Portable VE4 in Manitoba

September 20, 2014

Last week, my wife and I took a vacation up in Manitoba. Specifically, south-eastern Manitoba near Whiteshell Provincial Park.

I brought the KX3 along, and my homebrew end-fed vertical antenna. I had done a couple dry-runs prior to the trip, and I was convinced that I had everything along to operate HF.

Arriving at the cabin, I was excited to see that we had a tall pine tree right next to the cabin, on the northwest side, within reach of our deck. Due to the setup, I was able to toss a rope & wire up into the tree, and sit outside and operate HF.

It was a bit tricky getting the antenna up into the tree.

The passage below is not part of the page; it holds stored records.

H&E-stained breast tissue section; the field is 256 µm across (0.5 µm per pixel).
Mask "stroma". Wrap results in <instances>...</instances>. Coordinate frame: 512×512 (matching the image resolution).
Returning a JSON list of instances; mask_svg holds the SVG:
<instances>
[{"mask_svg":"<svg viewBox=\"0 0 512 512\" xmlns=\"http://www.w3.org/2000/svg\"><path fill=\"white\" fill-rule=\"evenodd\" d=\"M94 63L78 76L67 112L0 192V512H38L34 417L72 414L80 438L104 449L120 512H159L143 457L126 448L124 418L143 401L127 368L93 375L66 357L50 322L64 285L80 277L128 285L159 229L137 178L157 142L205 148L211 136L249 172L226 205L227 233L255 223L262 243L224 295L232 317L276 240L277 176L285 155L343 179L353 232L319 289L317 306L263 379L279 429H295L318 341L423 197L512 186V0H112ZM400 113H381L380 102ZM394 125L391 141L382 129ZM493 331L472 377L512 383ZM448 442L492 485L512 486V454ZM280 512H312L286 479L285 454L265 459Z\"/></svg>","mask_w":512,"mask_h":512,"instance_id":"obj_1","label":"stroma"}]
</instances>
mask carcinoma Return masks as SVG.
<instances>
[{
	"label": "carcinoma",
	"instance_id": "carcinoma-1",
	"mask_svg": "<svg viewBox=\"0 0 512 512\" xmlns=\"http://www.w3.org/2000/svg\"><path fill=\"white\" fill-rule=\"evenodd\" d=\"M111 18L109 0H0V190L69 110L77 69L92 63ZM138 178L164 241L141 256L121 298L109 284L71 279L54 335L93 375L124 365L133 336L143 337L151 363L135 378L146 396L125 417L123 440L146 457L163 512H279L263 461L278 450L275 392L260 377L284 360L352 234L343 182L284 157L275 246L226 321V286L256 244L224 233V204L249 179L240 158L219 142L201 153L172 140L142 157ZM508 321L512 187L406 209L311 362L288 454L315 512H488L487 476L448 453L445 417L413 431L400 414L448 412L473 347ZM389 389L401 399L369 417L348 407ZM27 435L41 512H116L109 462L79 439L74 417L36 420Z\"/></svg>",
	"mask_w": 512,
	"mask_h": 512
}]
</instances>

I didn’t get the top quite as high as I wanted to, and I should have just used my slingshot right off the bat to get up and over the top of the tree, rather than throwing the rope off the 2nd floor balcony.

With the placement I got, the bottom 1/3 to 1/2 of the vertical was below the deck. Since most of the current is radiated from the middle portion of the antenna, I was probably attenuating my signal pointed southwest to southeast, which is unfortunately where most of the US population was relative to my location. At 5 watts, it’s a big hit.

I coordinated with my dad to have a couple QSO’s, and he was able to barely hear me on 40m one evening with my 5W of power, although I was able to copy him fine at 5/7. We were either in the skip zone for 20m (i.e. too close), or 20m had closed by then.

Despite the problems, I did make a couple contacts. Most notably, I worked F5MUX (France), on 12m SSB with 5w! I did a double-take when he came back to me, and I must have completely lucked out since I didn’t hear him long afterwards. I did have a clear shot to the NW and NE, so working France with only 5 watts was a pleasant surprise.

I also managed to work W1AW/4 in North Carolina on 20 meters SSB.

In the fall, the evenings here don’t last long, and it gets cold pretty quickly, which limited my operating time. We did spend most of the daytime going on hikes and exploring, so I didn’t spend as much time on the radio as I had hoped.

Operating QRP (and portable) has opened my eyes to just how important everything in the system is. At home, my antenna is where it is, and it points where it is, so either I work someone, or I don’t. I have the luxury of bumping up to 100w if I need to. Antenna efficiency, and placement, are even more critical when operating QRP, and everything you can do to get your signal out there helps.

Learning CW would also help :)

I’ve come to dislike being at the mercy of whatever random tree happens to be nearby for antenna placement, and I’m eyeing up a fiberglass mast that I could bring along in case the tree situation on trips isn’t optimal. I’d love a Buddipole, but they’re dang expensive.

Another option would be to buy a 18’ mast and tripod, and set up a dipole to get a little better directivity. With fall here, and winter rapidly approaching, my thoughts are starting to turn to non-portable operation :)

Other random thoughts:

  • Should have brought a grounding strap and small ground rod. On my last day of operating, I was noticing some noise when I touched the case, which probably means I should have been grounded.

  • Just before I left, I noticed the plans for the end-fed vertical were updated to include a post for a connection to a radial, if desired. I decided not to modify the matching box just before I left, but after I discovered my “compromised” antenna situation on arrival, I found myself wishing I could have rolled out a counterpoise, or at least experimented with one. Like I said, every little bit helps.

  • Along with the counterpoise addition, I’m going to swap out the circular ring terminal on the radiator for a “fork” style (not sure what it’s actually called). Not having to completely remove the wingnut every time I want to connect or disconnect the wire from the matchbox would be really nice.